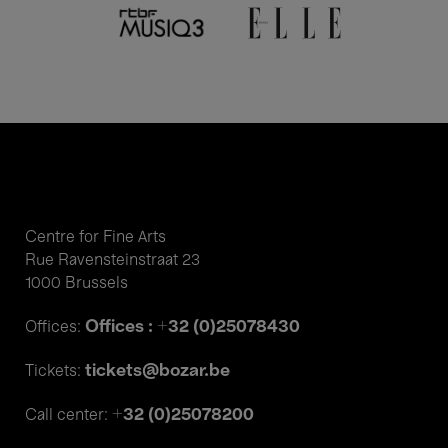
Centre for Fine Arts
Rue Ravensteinstraat 23
1000 Brussels
Offices : +32 (0)25078430
Offices:
tickets@bozar.be
Tickets:
+32 (0)25078200
Call center:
★ ★ ★ ★ ★ ★ ★
Write out every line of text in the data above without changing a single character, and omit the pictures.

> **Solution for this problem**:
Centre for Fine Arts
Rue Ravensteinstraat 23
1000 Brussels
Offices : +32 (0)25078430
Offices:
tickets@bozar.be
Tickets:
+32 (0)25078200
Call center:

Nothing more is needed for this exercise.